The browser plugin automatically grabs agreement updates in Gmail/App and compares clause changes in a Git Diff style.
Trump card: When "group - victim clauses" are detected, launch a class - action lawsuit heat map (referencing Swarm Intelligence).
The MVP functions have been implemented.
Parse mainstream agreements such as Spotify/Netflix within 15 seconds (demonstration video).
Clause risk radar chart + one - click generation of rights protection templates.
Localized processing (privacy - sensitive data is not uploaded).
I'd like to hear the community's sharp feedback:
In what scenarios are you most likely to use such a tool? (For example, before subscribing to a service? After being charged?)
Where does the existing solution (such as TOSDR) make you unhappy? Is it the update delay? Or too mild?
If the tool is open - source and allows crowdsourced model training, would you be willing to contribute your own protocol cases where you were "ripped off"?

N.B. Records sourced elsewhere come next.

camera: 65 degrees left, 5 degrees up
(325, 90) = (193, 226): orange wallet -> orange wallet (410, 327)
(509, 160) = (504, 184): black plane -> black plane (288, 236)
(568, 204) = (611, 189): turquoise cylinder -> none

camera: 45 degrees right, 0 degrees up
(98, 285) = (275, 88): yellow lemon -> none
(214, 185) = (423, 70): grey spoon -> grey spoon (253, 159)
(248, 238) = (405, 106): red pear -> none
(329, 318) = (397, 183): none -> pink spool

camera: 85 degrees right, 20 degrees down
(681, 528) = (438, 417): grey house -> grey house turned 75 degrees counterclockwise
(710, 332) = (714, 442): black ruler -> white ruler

What's your biggest concern? (Such as legal reliability? Privacy risk?)
Controversial assumptions (welcome to refute):
The engineering community needs protocol parsing more because you are more aware that "the devil is in the details".
Protocol transparency should become a new moral standard following code open - source.
The deterrence of class - action lawsuits is much higher than GDPR fines.